[Collected data]
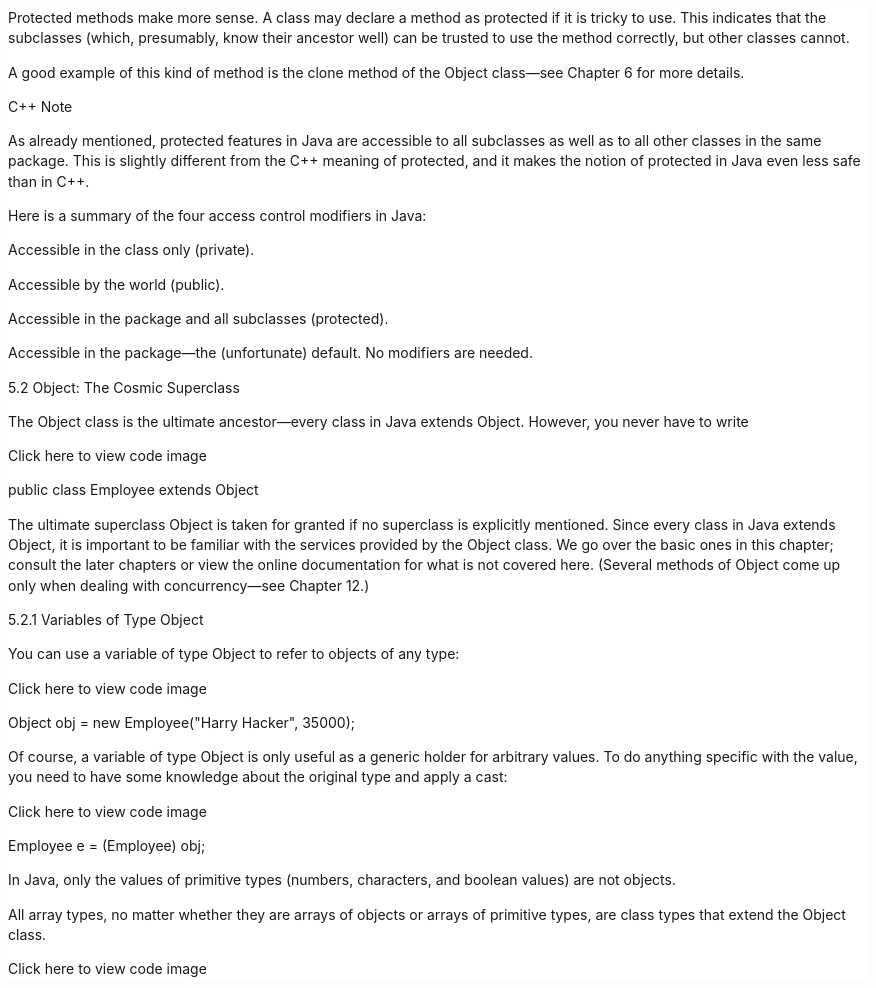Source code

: Protected methods make more sense. A class may declare a method as protected if it is tricky to use. This indicates that the subclasses (which, presumably, know their ancestor well) can be trusted to use the method correctly, but other classes cannot.

A good example of this kind of method is the clone method of the Object class—see Chapter 6 for more details.

C++ Note

As already mentioned, protected features in Java are accessible to all subclasses as well as to all other classes in the same package. This is slightly different from the C++ meaning of protected, and it makes the notion of protected in Java even less safe than in C++.

Here is a summary of the four access control modifiers in Java:

Accessible in the class only (private).

Accessible by the world (public).

Accessible in the package and all subclasses (protected).

Accessible in the package—the (unfortunate) default. No modifiers are needed.

5.2 Object: The Cosmic Superclass

The Object class is the ultimate ancestor—every class in Java extends Object. However, you never have to write

Click here to view code image

public class Employee extends Object

The ultimate superclass Object is taken for granted if no superclass is explicitly mentioned. Since every class in Java extends Object, it is important to be familiar with the services provided by the Object class. We go over the basic ones in this chapter; consult the later chapters or view the online documentation for what is not covered here. (Several methods of Object come up only when dealing with concurrency—see Chapter 12.)

5.2.1 Variables of Type Object

You can use a variable of type Object to refer to objects of any type:

Click here to view code image

Object obj = new Employee("Harry Hacker", 35000);

Of course, a variable of type Object is only useful as a generic holder for arbitrary values. To do anything specific with the value, you need to have some knowledge about the original type and apply a cast:

Click here to view code image

Employee e = (Employee) obj;

In Java, only the values of primitive types (numbers, characters, and boolean values) are not objects.

All array types, no matter whether they are arrays of objects or arrays of primitive types, are class types that extend the Object class.

Click here to view code image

**TASK TO COMPLETE:** Reproduce the records above with "Code listing" substituted for every "Click here to view code image" and everything else left as it is. Leave the pictures out.

**WRITTEN SOLUTION:**
Source code

: Protected methods make more sense. A class may declare a method as protected if it is tricky to use. This indicates that the subclasses (which, presumably, know their ancestor well) can be trusted to use the method correctly, but other classes cannot.

A good example of this kind of method is the clone method of the Object class—see Chapter 6 for more details.

C++ Note

As already mentioned, protected features in Java are accessible to all subclasses as well as to all other classes in the same package. This is slightly different from the C++ meaning of protected, and it makes the notion of protected in Java even less safe than in C++.

Here is a summary of the four access control modifiers in Java:

Accessible in the class only (private).

Accessible by the world (public).

Accessible in the package and all subclasses (protected).

Accessible in the package—the (unfortunate) default. No modifiers are needed.

5.2 Object: The Cosmic Superclass

The Object class is the ultimate ancestor—every class in Java extends Object. However, you never have to write

Code listing

public class Employee extends Object

The ultimate superclass Object is taken for granted if no superclass is explicitly mentioned. Since every class in Java extends Object, it is important to be familiar with the services provided by the Object class. We go over the basic ones in this chapter; consult the later chapters or view the online documentation for what is not covered here. (Several methods of Object come up only when dealing with concurrency—see Chapter 12.)

5.2.1 Variables of Type Object

You can use a variable of type Object to refer to objects of any type:

Code listing

Object obj = new Employee("Harry Hacker", 35000);

Of course, a variable of type Object is only useful as a generic holder for arbitrary values. To do anything specific with the value, you need to have some knowledge about the original type and apply a cast:

Code listing

Employee e = (Employee) obj;

In Java, only the values of primitive types (numbers, characters, and boolean values) are not objects.

All array types, no matter whether they are arrays of objects or arrays of primitive types, are class types that extend the Object class.

Code listing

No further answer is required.